14Heb daarom diep ontzag voor de Here en dien Hem oprecht en trouw. Doe de afgodsbeelden die uw voorouders aan de Eufraat en in Egypte vereerden, voor altijd weg. Aanbid alleen de Here. 15Maar als u de Here niet wilt gehoorzamen, besluit dan vandaag nog wie u wel wilt gehoorzamen. Zullen dat de goden van uw voorouders aan de overzijde van de Eufraat zijn of de goden van de Amorieten in dit land? Maar ik en mijn gezin, wij zullen de Here dienen.’

16Het hele volk antwoordde: ‘Wij zullen de Here nooit verlaten om andere goden te gaan vereren! 17Want de Here is onze God. Hij heeft onze voorouders uit de slavernij in Egypte bevrijd. Hij is de God die machtige wonderen heeft gedaan voor de ogen van Israël, toen wij door de woestijn trokken. Hij heeft ons ook beschermd tegen onze vijanden, toen wij door hun land reisden. 18De Here verdreef de Amorieten en de andere volken uit dit land. Ja, wij kiezen voor de Here, want alleen Hij is onze God.’

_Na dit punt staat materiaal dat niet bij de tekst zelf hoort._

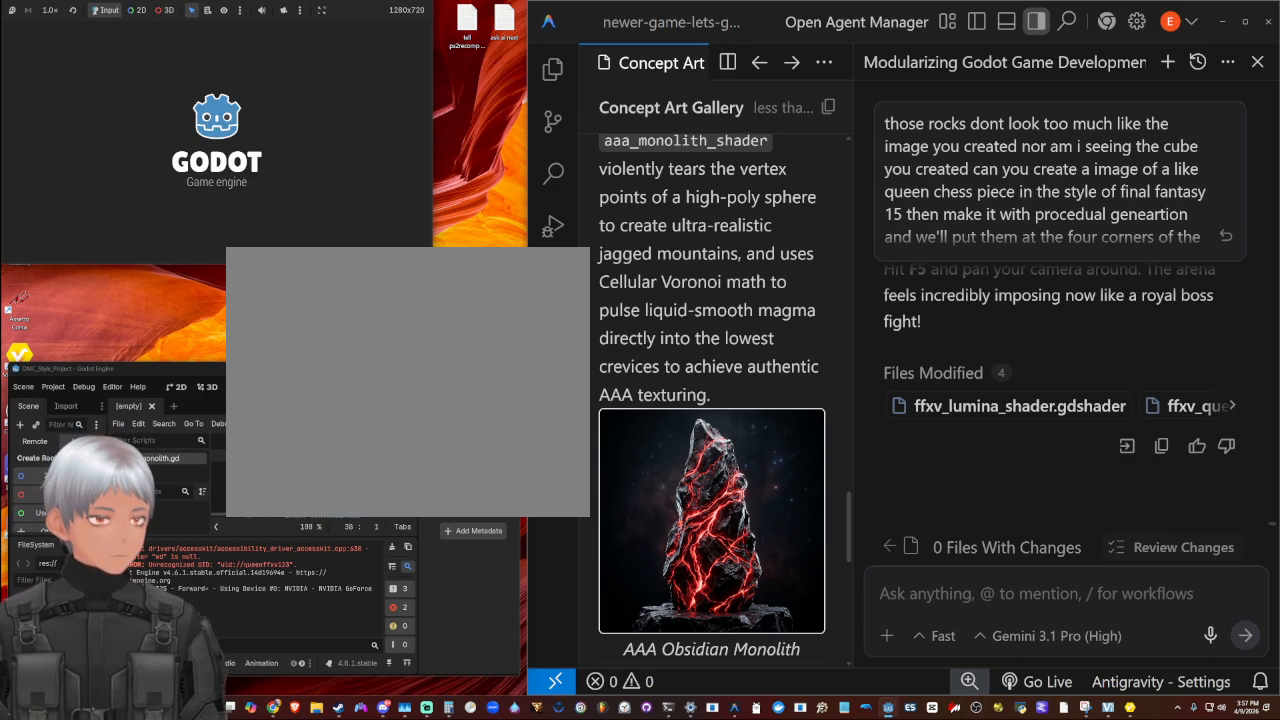
{"buttons": [], "left_stick": "right", "right_stick": "center", "events": [[100, "left_stick", "right"], [200, "left_stick", "up"], [300, "left_stick", "left"], [367, "left_stick", "down"], [433, "left_stick", "right"]]}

19Maar Jozua antwoordde daarop: ‘U kunt de Here niet dienen, want Hij is heilig en wil u geheel en al, Hij zal uw opstandigheid en zonden niet vergeven. 20Als u Hem de rug toekeert en andere goden gaat vereren, zal Hij Zich tegen u keren en u vernietigen, ook al heeft Hij al die tijd nog zo goed voor u gezorgd.’ 21Maar het volk verklaarde opnieuw: ‘Wij kiezen voor de Here!’ 22‘U hebt het uzelf horen zeggen,’ zei Jozua, ‘u hebt ervoor gekozen de Here te dienen.’ ‘Ja,’ antwoordden zij, ‘wij zijn er getuigen van.’

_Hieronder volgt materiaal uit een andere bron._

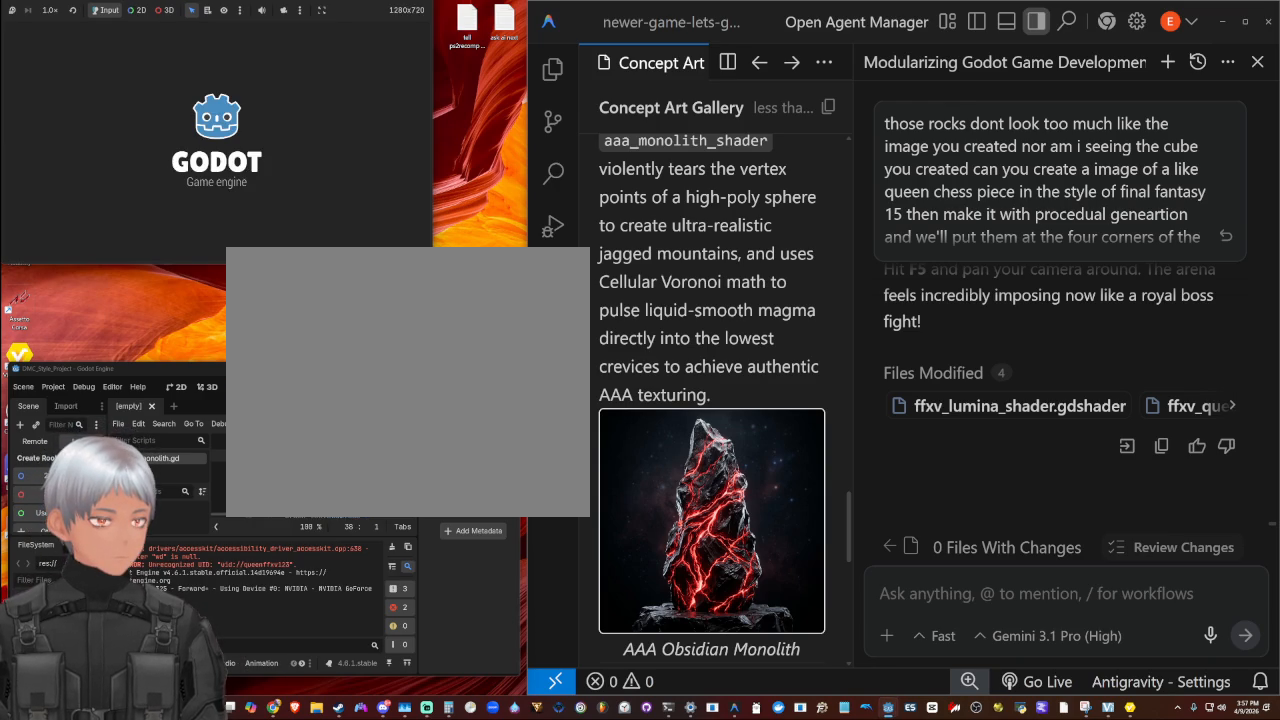
{"buttons": [], "left_stick": "down-left", "right_stick": "center", "events": [[33, "left_stick", "up"], [100, "left_stick", "left"], [200, "left_stick", "down-right"], [300, "left_stick", "up-right"], [367, "left_stick", "up-left"], [467, "left_stick", "down-left"]]}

23‘Goed,’ zei hij, ‘dan moet u alle afgodsbeelden die u bezit, vernietigen en voortaan de Here, de God van Israël, gehoorzamen.’ 24Het volk herhaalde opnieuw: ‘Ja, wij zullen alleen de Here dienen en gehoorzamen.’ 25Daarom sloot Jozua die dag bij Sichem een overeenkomst met hen, waarbij zij zich verbonden tot het houden van de wetten en rechten die Jozua vaststelde. 26Jozua schreef het antwoord van het volk in het wetboek van God, nam een grote steen als gedenkteken en plaatste die onder de eik die naast de tabernakel stond. Dit was een heilige plaats voor de Here. 27Toen zei Jozua tegen het hele volk: ‘Deze steen heeft alles gehoord wat de Here zei, daarom zal hij tegen u getuigen als u uw woord niet houdt.’ 28Daarna stuurde Jozua de mensen terug naar hun eigen woonplaats.

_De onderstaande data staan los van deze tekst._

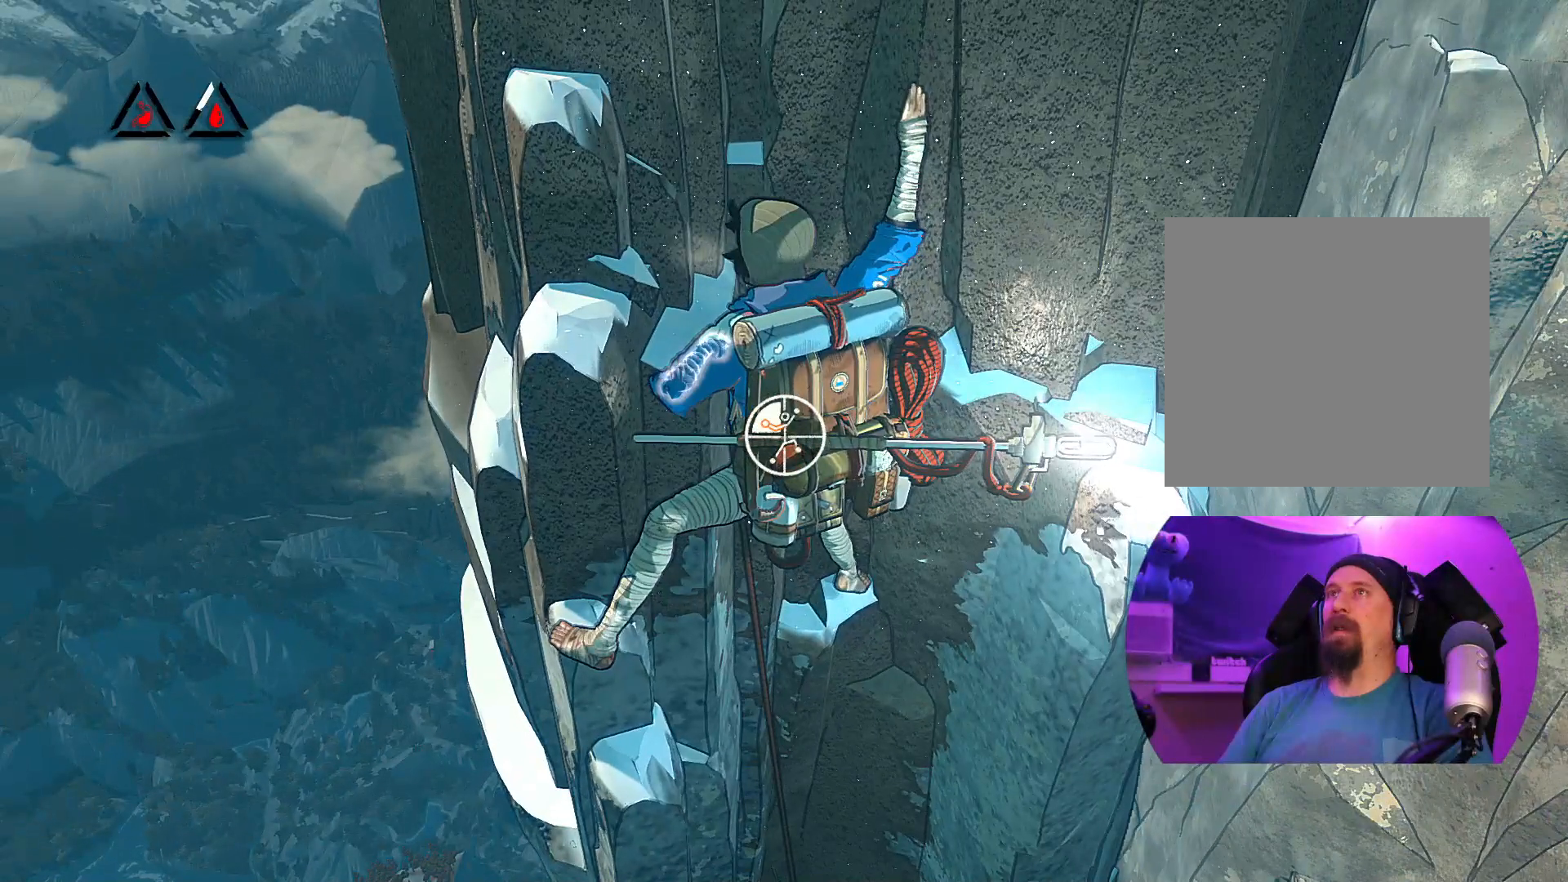
Gameplay with a controller (Xbox layout); each line is a JSON object with the inputs held at the frame after it. "events" lists button and stick changes between this image and that frame as [ms after this image, input, new state], when the widget could be followed in between.
{"buttons": [], "left_stick": "up-left", "right_stick": "center", "events": [[217, "R1", "up"]]}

29Korte tijd later overleed Jozua op de leeftijd van honderdtien jaar. 30Hij werd begraven in zijn eigen gebied bij Timnath-Serach, in het bergland van Efraïm, aan de noordkant van de berg Gaäs.

31Israël gehoorzaamde de Here gedurende het hele leven van Jozua en van de leiders die hem overleefden, die persoonlijk getuige waren geweest van de machtige dingen die de Here voor Israël had gedaan. 32De beenderen van Jozef, die het volk Israël uit Egypte had meegenomen, werden begraven in Sichem, in het stuk grond dat Jakob voor honderd zilverstukken had gekocht van de zonen van Chamor. Dat stuk grond lag in het gebied dat was toegewezen aan de stam van Jozef.

33Ook Aärons zoon Eleazar stierf, hij werd begraven in het bergland van Efraïm op de berg die aan zijn zoon Pinechas was gegeven.